Mr Powell also reinforced expectations for another half-point increase in June by citing minutes from last month’s policy meeting that said many officials had noted “one or more” 50 basis-point increases could be appropriate to curb the hottest inflation in four decades.
“There is something in the idea of front-end loading” moves if appropriate, “so, that points in the direction of 50 basis points being on the table”, Mr Powell said.
Investors are betting on half-point increases in May, June and possibly July. Rising yields, in turn, have unsettled the stock market, with the S&P 500 Index closing down 1.5 per cent on Thursday.
Mr Powell’s St Louis Fed colleague James Bullard has also opened a debate about doing a more aggressive 75 basis-point increase if needed, while even normally dovish officials such as San Francisco’s Mary Daly have said that a “couple” of half-point moves look likely.
Mr Powell “approved a 50 basis-point hike in May, but I think June is also there and maybe even more”, said Yelena Shulyatyeva, senior US economist for Bloomberg Economics.
To some, it is too little, too late. Critics say that US central bankers are caught in a policy bind of their own making.
Prices began to accelerate in the fourth quarter of 2021, when employers shrugged at the latest wave of the coronavirus and added more than a 500,000 workers each month to their payrolls.
Wage gains picked up and demand strengthened, broadening inflation pressures throughout the economy even as the Fed continued to add stimulus by holding rates near zero and buying bonds.

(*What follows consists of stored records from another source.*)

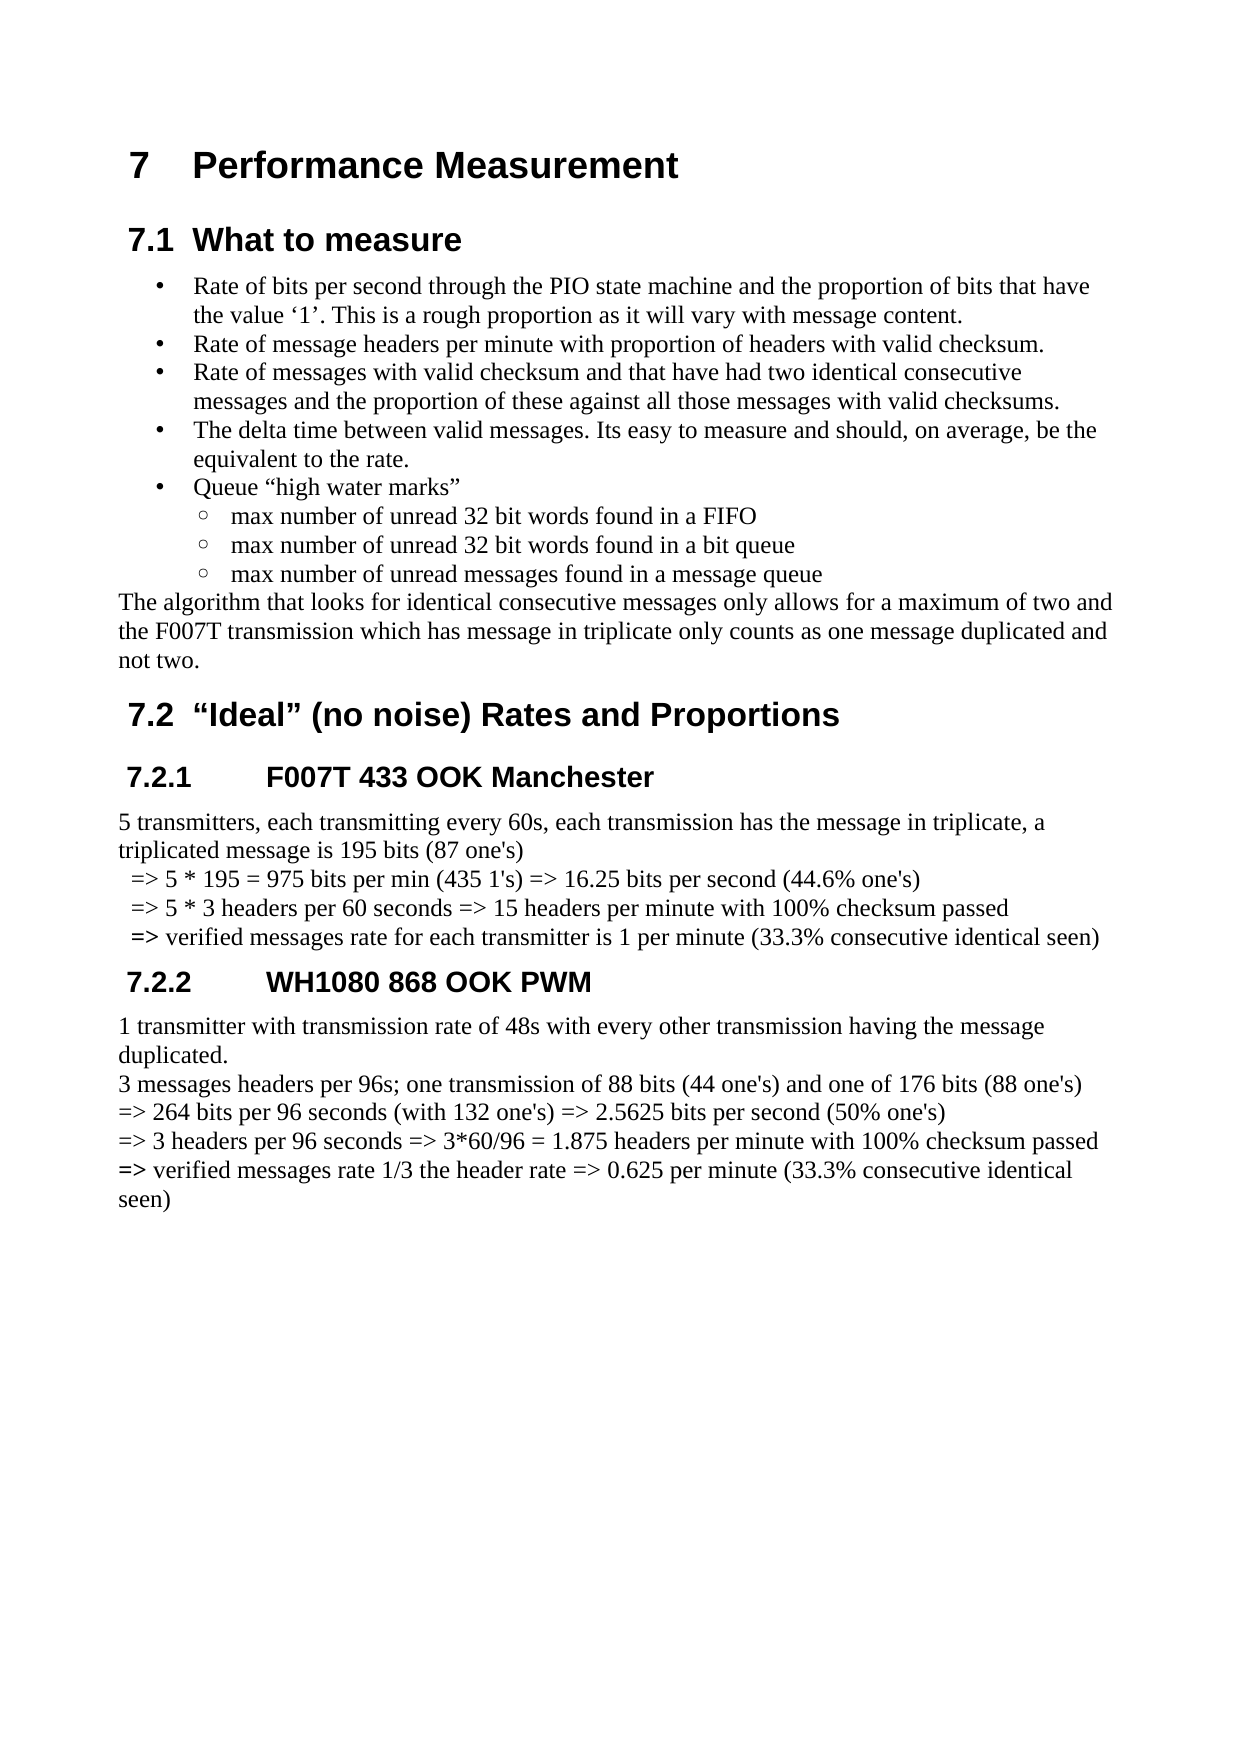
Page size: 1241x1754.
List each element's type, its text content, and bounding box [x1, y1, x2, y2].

text 5 transmitters, each transmitting every 60s, each transmission has the message in triplicate, a triplicated message is 195 bits (87 one's) [118, 807, 1122, 864]
text => verified messages rate for each transmitter is 1 per minute (33.3% consecutive identical seen) [118, 922, 1122, 950]
list max number of unread messages found in a message queue [193, 559, 1122, 587]
list The delta time between valid messages. Its easy to measure and should, on average, be the equivalent to the rate. [156, 415, 1122, 472]
subtitle What to measure [118, 220, 1122, 259]
text The algorithm that looks for identical consecutive messages only allows for a maximum of two and the F007T transmission which has message in triplicate only counts as one message duplicated and not two. [118, 587, 1122, 674]
text => 264 bits per 96 seconds (with 132 one's) => 2.5625 bits per second (50% one's) [118, 1097, 1122, 1126]
subtitle “Ideal” (no noise) Rates and Proportions [118, 694, 1122, 733]
list Rate of bits per second through the PIO state machine and the proportion of bits that have the value ‘1’. This is a rough proportion as it will vary with message content. [156, 271, 1122, 329]
text => 5 * 3 headers per 60 seconds => 15 headers per minute with 100% checksum passed [118, 893, 1122, 922]
subtitle Performance Measurement [118, 143, 1122, 187]
text 3 messages headers per 96s; one transmission of 88 bits (44 one's) and one of 176 bits (88 one's) [118, 1069, 1122, 1097]
list max number of unread 32 bit words found in a bit queue [193, 530, 1122, 559]
text => 3 headers per 96 seconds => 3*60/96 = 1.875 headers per minute with 100% checksum passed [118, 1126, 1122, 1155]
subtitle F007T 433 OOK Manchester [118, 760, 1122, 794]
text 1 transmitter with transmission rate of 48s with every other transmission having the message duplicated. [118, 1011, 1122, 1069]
text => 5 * 195 = 975 bits per min (435 1's) => 16.25 bits per second (44.6% one's) [118, 864, 1122, 893]
text => verified messages rate 1/3 the header rate => 0.625 per minute (33.3% consecutive identical seen) [118, 1155, 1122, 1212]
list max number of unread 32 bit words found in a FIFO [193, 501, 1122, 530]
list Rate of messages with valid checksum and that have had two identical consecutive messages and the proportion of these against all those messages with valid checksums. [156, 357, 1122, 415]
list Rate of message headers per minute with proportion of headers with valid checksum. [156, 329, 1122, 357]
list Queue “high water marks” [156, 472, 1122, 501]
subtitle WH1080 868 OOK PWM [118, 965, 1122, 999]
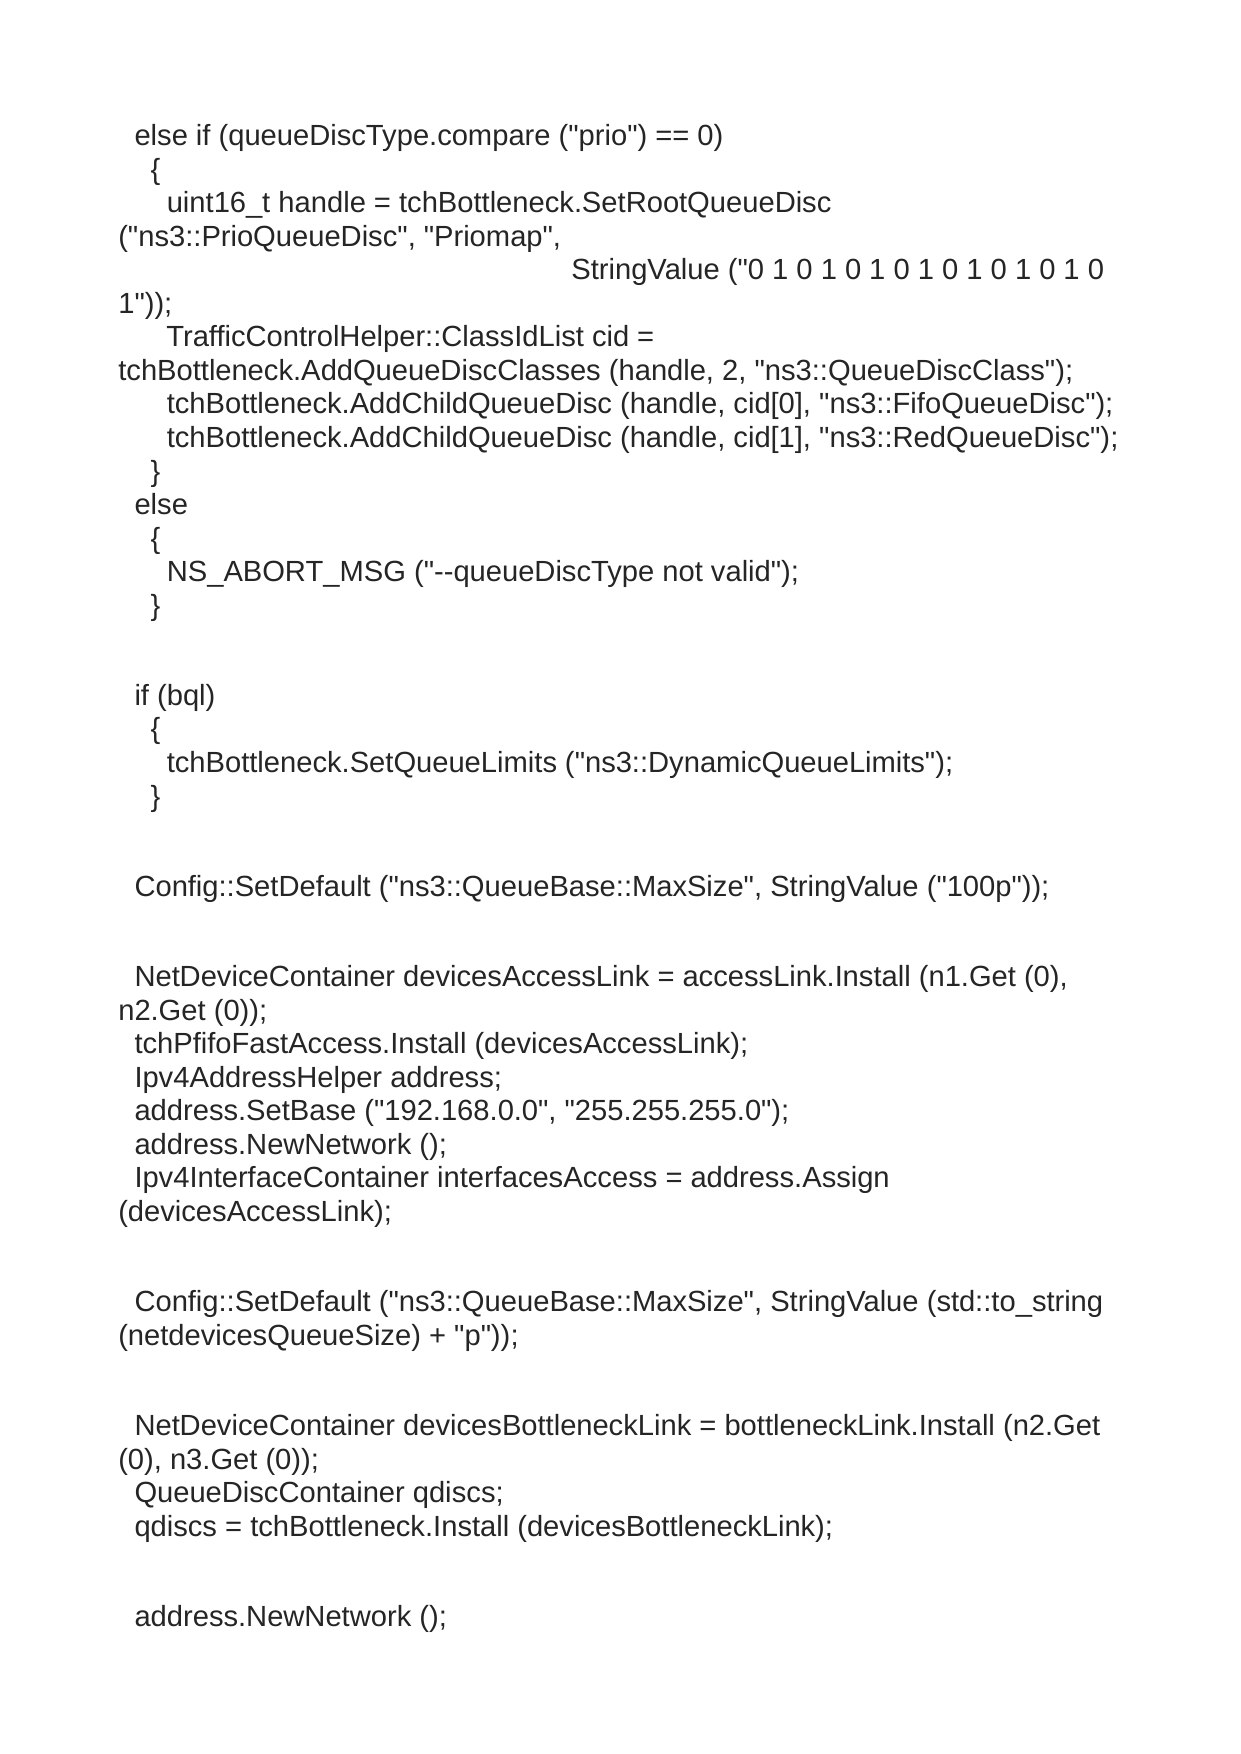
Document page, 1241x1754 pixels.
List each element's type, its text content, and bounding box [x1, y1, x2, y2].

text } [118, 588, 1122, 621]
text { [118, 712, 1122, 745]
text address.NewNetwork (); [118, 1127, 1122, 1161]
text TrafficControlHelper::ClassIdList cid = tchBottleneck.AddQueueDiscClasses (handle, 2, "ns3::QueueDiscClass"); [118, 319, 1122, 386]
text uint16_t handle = tchBottleneck.SetRootQueueDisc ("ns3::PrioQueueDisc", "Priomap", [118, 185, 1122, 252]
text if (bql) [118, 678, 1122, 712]
text else [118, 487, 1122, 521]
text QueueDiscContainer qdiscs; [118, 1475, 1122, 1509]
text Config::SetDefault ("ns3::QueueBase::MaxSize", StringValue (std::to_string (netdevicesQueueSize) + "p")); [118, 1284, 1122, 1351]
text tchBottleneck.AddChildQueueDisc (handle, cid[0], "ns3::FifoQueueDisc"); [118, 386, 1122, 420]
text NetDeviceContainer devicesBottleneckLink = bottleneckLink.Install (n2.Get (0), n3.Get (0)); [118, 1408, 1122, 1475]
text Ipv4InterfaceContainer interfacesAccess = address.Assign (devicesAccessLink); [118, 1161, 1122, 1228]
text Ipv4AddressHelper address; [118, 1060, 1122, 1093]
text StringValue ("0 1 0 1 0 1 0 1 0 1 0 1 0 1 0 1")); [118, 252, 1122, 319]
text Config::SetDefault ("ns3::QueueBase::MaxSize", StringValue ("100p")); [118, 869, 1122, 902]
text address.NewNetwork (); [118, 1599, 1122, 1633]
text } [118, 779, 1122, 812]
text else if (queueDiscType.compare ("prio") == 0) [118, 118, 1122, 152]
text tchBottleneck.SetQueueLimits ("ns3::DynamicQueueLimits"); [118, 745, 1122, 779]
text address.SetBase ("192.168.0.0", "255.255.255.0"); [118, 1093, 1122, 1127]
text { [118, 152, 1122, 185]
text tchBottleneck.AddChildQueueDisc (handle, cid[1], "ns3::RedQueueDisc"); [118, 420, 1122, 453]
text } [118, 453, 1122, 487]
text NS_ABORT_MSG ("--queueDiscType not valid"); [118, 554, 1122, 588]
text NetDeviceContainer devicesAccessLink = accessLink.Install (n1.Get (0), n2.Get (0)); [118, 959, 1122, 1026]
text { [118, 521, 1122, 554]
text tchPfifoFastAccess.Install (devicesAccessLink); [118, 1026, 1122, 1060]
text qdiscs = tchBottleneck.Install (devicesBottleneckLink); [118, 1509, 1122, 1542]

Policymakers last year wanted to avoid pre-emptive tightening but the combination of fiscal stimulus, monetary support and a bounce-back in demand put them behind inflation pressures that were well under way.
The consumer price index rose 8.5 per cent in March from a year earlier, the most since 1981; the Fed’s target is based on a separate measure known as the personal consumption expenditures price index, which rose 6.4 per cent for the year through February.
Russia’s military offensive in Ukraine is expected to raise food and energy prices further.
Now, Fed officials are scrambling to raise interest rates to a level that does not add further stimulus, and possibly push forward into restrictive territory.
The Fed will no longer forecast relief from goods prices and improving supply chains, Mr Powell said, which could be an acknowledgement that pressures have also disbursed into service prices as well.
“I just don’t understand why they did this,” Mr Harris said. “They had many chances to take the off-ramp and they never did.”
Another uncertainty in policy strategy is what happens to financial conditions when officials start running assets off their balance sheet.
Fed officials have signalled this process will be announced in May, with the run-off stepping up to $95 billion a month combined for Treasuries and mortgage-backed securities.
There is no reliable estimate about how much tightening the run-off will add, Ms Shulyatyeva said.